Des représentants d'Interpol Mexique ont remis à l'intérieur de la prison d'Altiplano "deux mandats d'arrêt aux fins d'extradition", ce qui constitue "le début formel de la procédure", a indiqué dans un communiqué le parquet du Mexique. "El Chapo" a été incarcéré vendredi soir, après sa capture, dans cet établissement de haute sécurité situé à 90 kilomètres de Mexico.

Un revirement de la part du gouvernement mexicain

Jusqu'à présent, le président mexicain, Enrique Peña Nieto, avait refusé toute extradition de Joaquin "El Chapo" Guzman, mais l'évasion rocambolesque du chef du cartel de Sinaloa en juillet dernier, en portant un coup très dur à la crédibilité du gouvernement mexicain, a changé la donne. "Avec la recapture de Guzman, il faudra enclencher les différentes procédures d'extradition", avait indiqué le ministère de la Justice samedi, sans toutefois fournir de date pour son possible départ vers les Etats-Unis.
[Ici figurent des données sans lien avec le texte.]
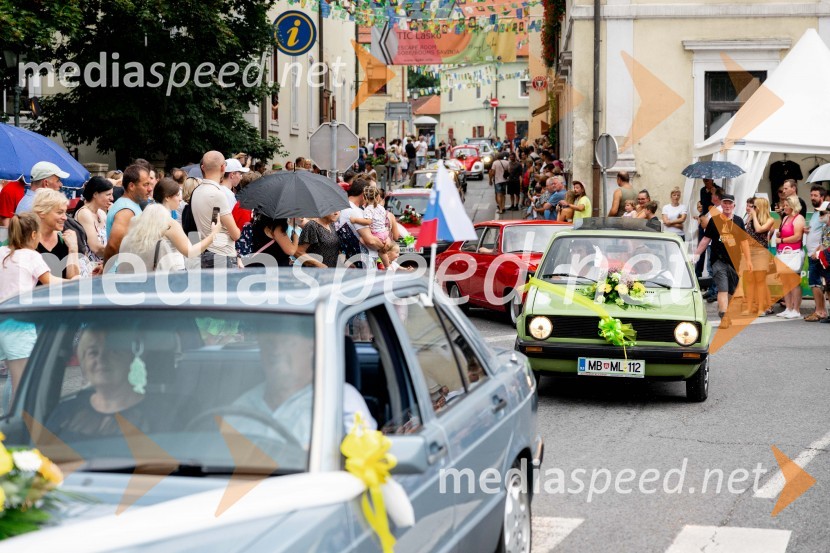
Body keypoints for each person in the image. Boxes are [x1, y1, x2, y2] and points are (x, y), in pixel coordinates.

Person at [231, 328, 376, 446]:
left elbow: (364, 458)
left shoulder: (341, 399)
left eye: (287, 342)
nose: (277, 351)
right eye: (269, 344)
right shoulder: (240, 408)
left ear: (312, 346)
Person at [46, 327, 178, 440]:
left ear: (131, 358)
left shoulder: (165, 414)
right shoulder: (65, 413)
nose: (101, 358)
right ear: (83, 362)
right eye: (93, 352)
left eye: (113, 350)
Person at [1, 213, 73, 409]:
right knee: (21, 382)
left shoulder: (2, 252)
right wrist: (74, 282)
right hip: (18, 322)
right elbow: (50, 282)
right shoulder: (32, 256)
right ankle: (16, 426)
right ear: (34, 235)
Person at [694, 193, 752, 329]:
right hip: (718, 260)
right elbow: (706, 239)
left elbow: (744, 243)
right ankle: (724, 316)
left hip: (734, 261)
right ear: (721, 205)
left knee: (732, 291)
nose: (727, 206)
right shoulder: (714, 221)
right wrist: (696, 254)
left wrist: (748, 261)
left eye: (729, 203)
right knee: (723, 288)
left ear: (734, 206)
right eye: (724, 203)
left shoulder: (738, 221)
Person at [117, 204, 219, 273]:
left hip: (127, 291)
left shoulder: (126, 241)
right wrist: (213, 234)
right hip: (152, 293)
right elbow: (170, 272)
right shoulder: (160, 244)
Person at [190, 151, 241, 269]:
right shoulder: (218, 194)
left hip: (205, 252)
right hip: (222, 254)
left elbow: (214, 220)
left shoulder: (196, 191)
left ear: (202, 167)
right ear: (223, 167)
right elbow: (235, 234)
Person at [104, 164, 152, 264]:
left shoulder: (131, 204)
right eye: (145, 185)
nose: (150, 189)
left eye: (150, 184)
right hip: (121, 275)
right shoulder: (126, 210)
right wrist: (107, 268)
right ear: (131, 186)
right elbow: (113, 245)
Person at [33, 189, 80, 279]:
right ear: (42, 213)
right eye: (59, 212)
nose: (65, 218)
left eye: (65, 212)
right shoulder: (27, 240)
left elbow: (74, 280)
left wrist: (73, 249)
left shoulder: (65, 239)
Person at [773, 195, 806, 319]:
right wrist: (779, 234)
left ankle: (796, 309)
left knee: (793, 282)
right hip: (783, 253)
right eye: (784, 205)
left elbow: (797, 236)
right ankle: (788, 307)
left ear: (793, 206)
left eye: (787, 206)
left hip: (793, 253)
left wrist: (781, 239)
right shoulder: (786, 218)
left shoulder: (799, 218)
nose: (784, 207)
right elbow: (785, 232)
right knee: (785, 281)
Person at [744, 197, 775, 317]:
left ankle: (762, 308)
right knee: (750, 281)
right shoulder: (750, 218)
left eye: (755, 206)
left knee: (760, 281)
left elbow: (759, 229)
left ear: (760, 207)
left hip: (761, 252)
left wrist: (754, 216)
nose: (752, 209)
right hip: (749, 252)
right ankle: (749, 307)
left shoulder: (769, 219)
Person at [803, 186, 828, 321]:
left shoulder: (824, 213)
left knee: (815, 282)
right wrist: (808, 230)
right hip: (813, 253)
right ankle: (821, 310)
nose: (812, 197)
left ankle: (820, 311)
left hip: (818, 254)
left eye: (815, 195)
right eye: (811, 195)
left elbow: (826, 234)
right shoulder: (816, 213)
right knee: (817, 283)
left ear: (822, 198)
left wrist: (818, 250)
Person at [75, 176, 114, 263]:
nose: (112, 198)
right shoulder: (84, 213)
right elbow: (95, 248)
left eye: (112, 194)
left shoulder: (102, 213)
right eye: (108, 194)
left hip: (105, 264)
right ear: (95, 194)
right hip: (91, 268)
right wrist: (118, 253)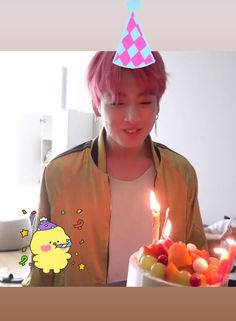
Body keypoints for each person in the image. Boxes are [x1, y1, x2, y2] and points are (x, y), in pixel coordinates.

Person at [23, 51, 206, 287]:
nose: (132, 117)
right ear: (97, 106)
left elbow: (198, 263)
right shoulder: (61, 173)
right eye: (118, 102)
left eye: (145, 102)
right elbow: (42, 269)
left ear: (158, 105)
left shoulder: (181, 173)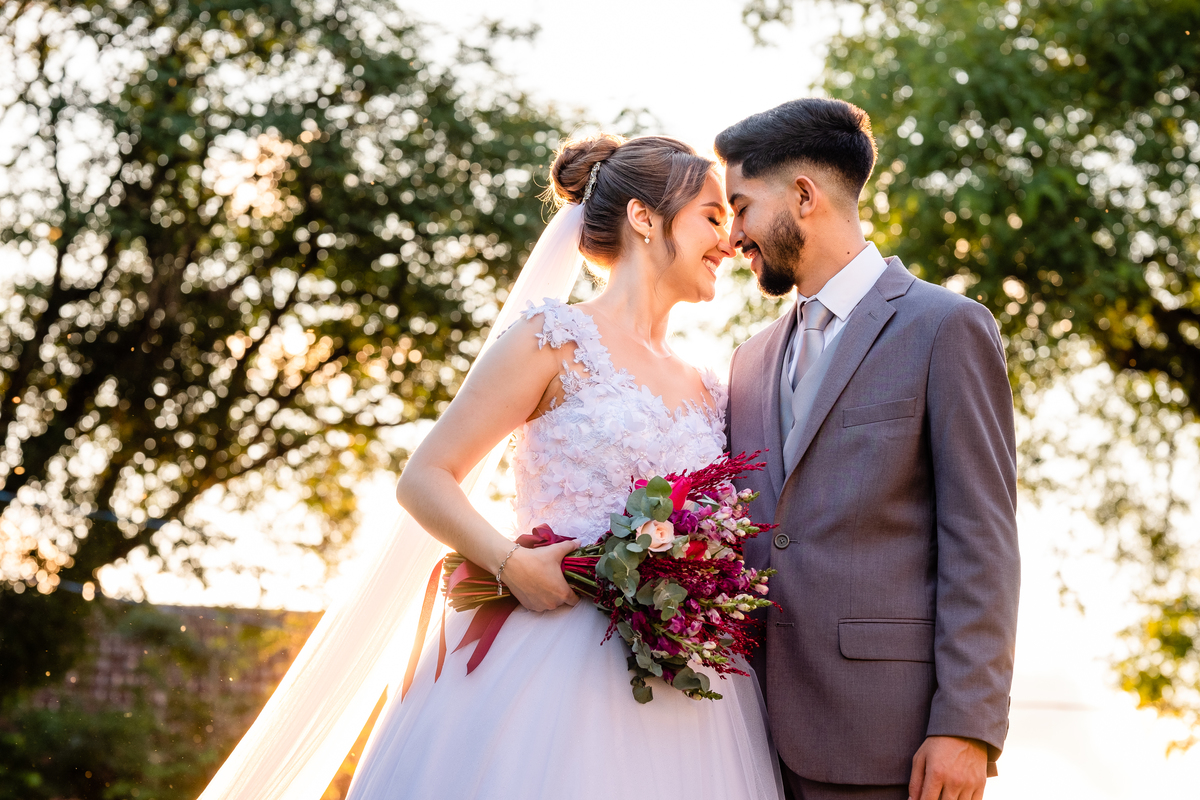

Les autorités judiciaires mexicaines ont informé que les procureurs avaient reçu l'an dernier deux mandats d'arrêt à des fins d'extradition et que les avocats de Guzman auraient trois jours pour émettre des objections. Elles soulignent qu'elles "apporteront des éléments" pour combattre toute stratégie de la défense cherchant à s'opposer à ce transfert.

Les avocats promettent "une bataille juridique"

De son côté, un des avocats du narcotrafiquant, Juan Pablo Badillo, s'est engagé à porter le cas jusqu'à la Cour suprême s'il le faut. "Une bataille juridique dans le cadre de la Constitution a commencé, elle sera très sérieuse, très dure", a indiqué l'avocat aux journalistes devant la prison d'Altiplano. "Il ne devrait pas être extradé car le Mexique a une Constitution juste", estime l'avocat.

Le gouvernement des Etats-Unis a félicité le Mexique pour l'arrestation du narcotrafiquant sans toutefois préciser s'il ferait pression pour obtenir son extradition.